I've seen a lot of news about the LA study, and the error bars of that study may be seriously flawed as well. It is plausible that the data in both the Santa Clara and LA studies are consistent with extremely low prevalence in the study populations.

Does this mean the authors are wrong and the disease is deadly? No, not at all. I really hope the conclusions in these studies are correct and we can all stop being afraid of this virus. This analysis suggests that we don't know enough yet to confidently claim a huge undercount.

The errors this time have less to do with methodological errors but instead, are due to their claims about method specificity. In the preprint, they state that the manufacturer of the test evaluated 371 negative controls (of which 369 were classified accurately).

This is misleading. I found the manufacturer data in the package insert attached here ( https://mms.mckesson.com/product/1163497/Premier-Biotech-RT-CV19-20) and the 369/371 specificity figure comes from the IgG test. The IgM antibody test only correctly classifies 368/371 of the true negatives.

In the Stanford study, a person is classified as positive "by either IgG or IgM." But then they only included the IgG false positive rate, and failed to include the IgM one. Given that they treat either test as positive, including both *doubles* the false positive rate.

Since it is not specified whether the false positives in the IgG or IgM tests overlapped, it is possible that only 365 / 371 of the true negatives were accurately classified. With this revised specificity, the 95% CIs on the Santa Clara county study prevalence easily include 0%.

In the LA study, they avoid making any methodological errors by simply assuming the test is 100% specific (this information comes from the since-removed summary of the LA county study hosted on http://redstate.com ). However, I initially didn't think there was much to be...

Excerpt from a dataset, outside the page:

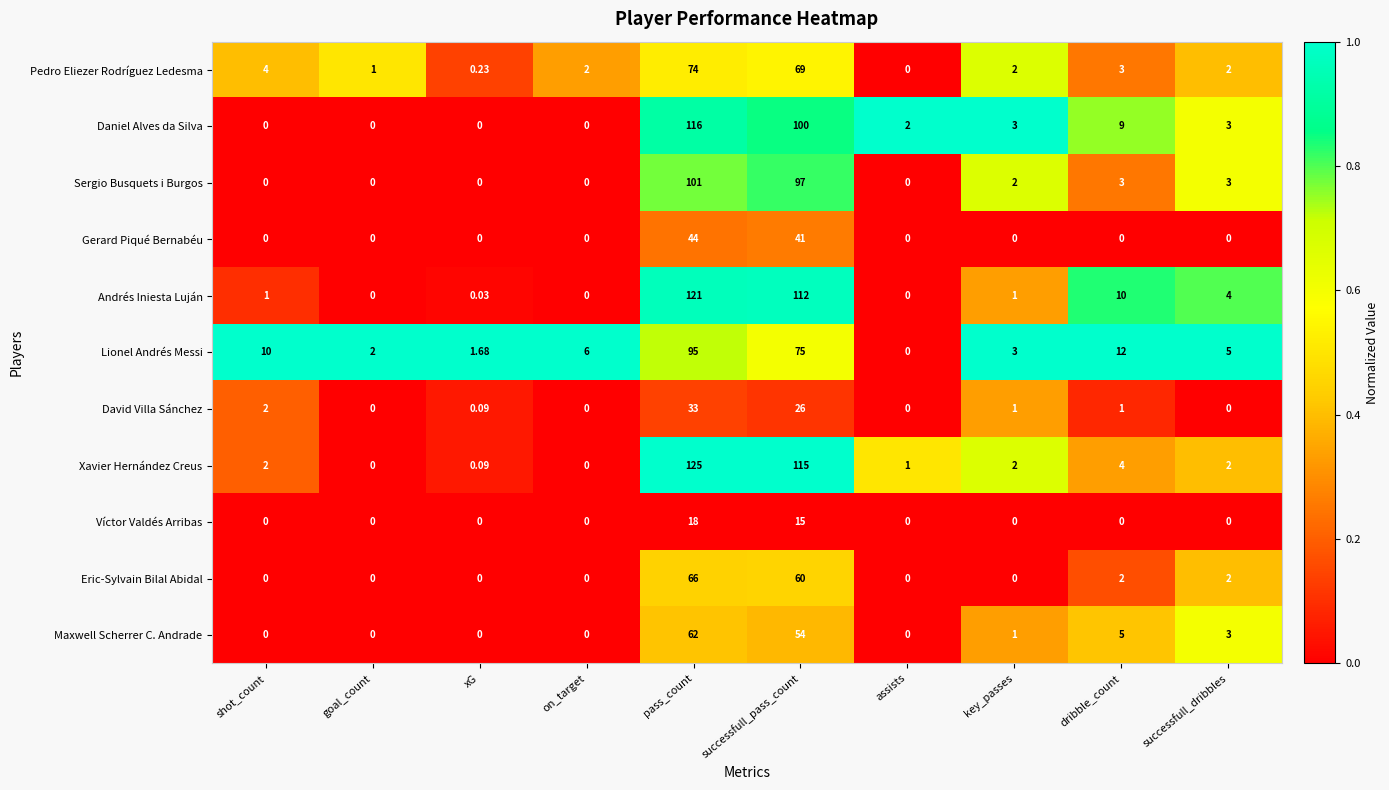

At successfull_pass_count, list the series in order from smallest to largest.

Víctor Valdés Arribas, David Villa Sánchez, Gerard Piqué Bernabéu, Maxwell Scherrer C. Andrade, Eric-Sylvain Bilal Abidal, Pedro Eliezer Rodríguez Ledesma, Lionel Andrés Messi, Sergio Busquets i Burgos, Daniel Alves da Silva, Andrés Iniesta Luján, Xavier Hernández Creus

worried about because the observed prevalence was so much higher (35 observed positives out of 863 samples). Even accounting for the 365/371 specificity rev., the data appeared consistent with very high prevalence in the study population (albeit larger error bars than reported).

On that same McKesson page advertising the test for purchase, however, there is also an independent evaluation of the antibody test from the Jiangsu CDC. In their evaluation, out of the 150 samples in their negative control, only 146 are observed as negative.

The resulting ~97.3% specificity means that the error bars provided in the LA study are far too small. Running my code, @graduatedescent's parametric bootstrap code, or the Bayesian model posted by Ethan Steinberg yield CIs for study prevalence with a lower bound at or near 0%.

What's the takeaway? Given the available data on the specificity of the test used in the Stanford/USC studies, the antibody prevalence data collected does not substantiate the 20-85x undercounting claims presented by the authors.

Code to test all of these specificity assumptions is available at the GitHub repo pinned. Please also see @graduatedescent's excellent blog post about the Santa Clara County study here: https://medium.com/@steve.yadlowsky/large-variability-in-serology-estimates-of-prevalence-of-sars-cov-2-28151ae4709e (with a link to the parametric bootstrap code included).

For the people who prefer a Bayesian approach, Ethan Steinberg's analysis is available here: https://colab.research.google.com/drive/15oTjyjls4Ca6PO_bCp18ySxnVwJntVQ-

The last thing I'll say is that unlike a lot of the amazing people who post on these topics (or the authors of this study), I don't consider myself an expert. But I hope there's a role for all of us to carefully evaluate research presented and kindly point out possible errors.